= Special Operations Forces Liaison Element =

Small group of US special forces personnel attached to certain embassies

The logo of the United States Special Operations Command

The Special Operations Forces Liaison Element (SOFLE) is small group of special forces personnel, sometimes just one or two at a time, attached to embassies in Africa, Southeast Asia, South America, or elsewhere that terrorists are thought to be operating, planning attacks, raising money or seeking safe haven, especially those teams in the United States.

These units work to gather information on possible terror threats, but do not actively hunt down terrorists. In addition, MLEs are not undercover.
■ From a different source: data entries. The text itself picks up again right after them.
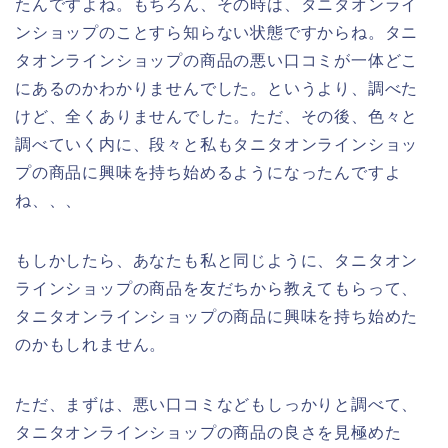
たんですよね。もちろん、その時は、タニタオンライ
ンショップのことすら知らない状態ですからね。タニ
タオンラインショップの商品の悪い口コミが一体どこ
にあるのかわかりませんでした。というより、調べた
けど、全くありませんでした。ただ、その後、色々と
調べていく内に、段々と私もタニタオンラインショッ
プの商品に興味を持ち始めるようになったんですよ
ね、、、
もしかしたら、あなたも私と同じように、タニタオン
ラインショップの商品を友だちから教えてもらって、
タニタオンラインショップの商品に興味を持ち始めた
のかもしれません。
ただ、まずは、悪い口コミなどもしっかりと調べて、
タニタオンラインショップの商品の良さを見極めた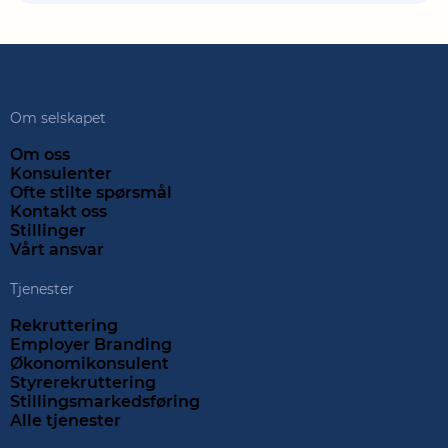
Om selskapet
Om oss
Konsulenter
Ofte stilte spørsmål
Kontakt oss
Stillinger
Vårt ansvar
Tjenester
Rekruttering
Employer Branding
Økonomikonsulent
Styrerekruttering
Stillingsmarkedsføring
Alle tjenester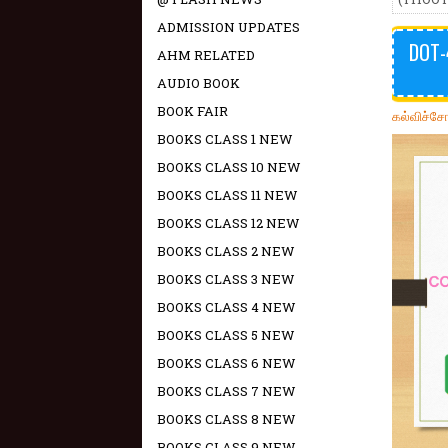
ADMISSION UPDATES
DOT-
AHM RELATED
AUDIO BOOK
BOOK FAIR
கல்விச்ச
BOOKS CLASS 1 NEW
BOOKS CLASS 10 NEW
BOOKS CLASS 11 NEW
BOOKS CLASS 12 NEW
BOOKS CLASS 2 NEW
BOOKS CLASS 3 NEW
BOOKS CLASS 4 NEW
BOOKS CLASS 5 NEW
BOOKS CLASS 6 NEW
BOOKS CLASS 7 NEW
BOOKS CLASS 8 NEW
BOOKS CLASS 9 NEW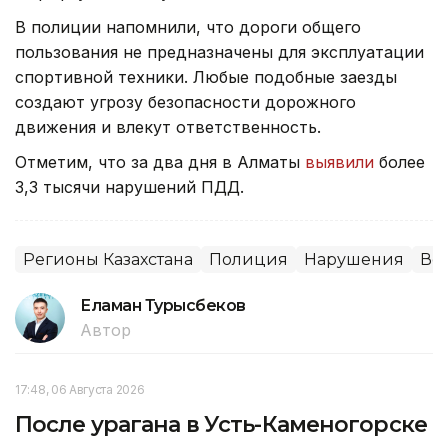
В полиции напомнили, что дороги общего
пользования не предназначены для эксплуатации
спортивной техники. Любые подобные заезды
создают угрозу безопасности дорожного
движения и влекут ответственность.
Отметим, что за два дня в Алматы
выявили
более
3,3 тысячи нарушений ПДД.
Регионы Казахстана
Полиция
Нарушения
Во
Еламан Турысбеков
Автор
17:48, 06 Августа 2026
После урагана в Усть-Каменогорске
SOCOM, under then secretary of defense Donald Rumsfeld, first deployed MLEs in 2003 under the name "Operational Control Elements" a term changed in 2005 because it was considered inappropriate and unpolitic by regional commanders and ambassadors.

MLEs were first introduced to the general public by a New York Times expose.

== Taiwan ==
As of March 2024, U.S. defense officials have reportedly decided to expand the liaison element within Taiwan, as several teams of Green Berets with the 1st Special Forces Group, 2nd Battalion, Alpha Company will soon or have already arrived at amphibious bases used by the Taiwanese Army on the Islands of Penghu and Kinmen which is only roughly 6 miles from the Chinese mainland.

The Taiwanese Ministry of National Defense and the U.S. Department of Defense have refused to officially confirm or deny this deployment.